Causal relationship between renal function and risk of esophageal cancer: insights from Mendelian randomization.

Abstract

Previous studies have indicated a potential correlation between renal function and risk of cancer. However, establishing a causal relationship is challenging. To address this, we employed Mendelian randomization (MR), a novel method that utilizes genotype data to simulate randomized trial groups, to investigate whether there is a causal correlation between renal function and the esophageal cancer (EC) risk. MR analysis was conducted with the individual-level data on EC from the UK Biobank published dataset. Genetic instruments were derived from single nucleotide polymorphisms (SNPs) extracted from publicly available genome-wide association studies.

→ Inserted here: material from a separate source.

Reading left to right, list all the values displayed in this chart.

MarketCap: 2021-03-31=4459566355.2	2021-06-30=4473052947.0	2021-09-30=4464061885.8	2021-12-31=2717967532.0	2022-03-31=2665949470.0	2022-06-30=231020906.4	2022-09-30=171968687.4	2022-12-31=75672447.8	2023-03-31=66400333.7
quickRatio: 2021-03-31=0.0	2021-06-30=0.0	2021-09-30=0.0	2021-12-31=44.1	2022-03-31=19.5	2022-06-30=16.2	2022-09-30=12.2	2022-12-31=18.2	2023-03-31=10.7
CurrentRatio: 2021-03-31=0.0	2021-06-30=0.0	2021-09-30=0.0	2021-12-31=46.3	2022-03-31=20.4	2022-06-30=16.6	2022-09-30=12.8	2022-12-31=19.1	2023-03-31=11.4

Furthermore, leave-one-out sensitivity analysis was performed to assess the impact of individual SNPs. In our MR analysis, we examined 39,475,182 SNPs associated with various renal functional indexes from public databases. Based on the primary causal effects model using MR analyses with the inverse variance weighted method, the genetically predicted cystatin C [odds ratio (OR) =1.0005, 95% confidence interval (CI): 1.0000-1.0009; P=0.05] and creatinine (OR =1.0016, 95% CI: 1.0002-1.0031; P=0.02) demonstrated a significant association with higher risk of EC. However, we found no evidence of an association between urinary albumin and glomerular filtration rate with the risk of EC. Our research provides strong evidence for the association of decreased renal function to a potential risk of EC. However, it is crucial to recognize the necessity for additional large-scale prospective studies to validate this discovery and establish a comprehensive understanding of the causal relationships between renal function and EC. Esophageal cancer (EC); renal function; Mendelian randomization (MR); causal association.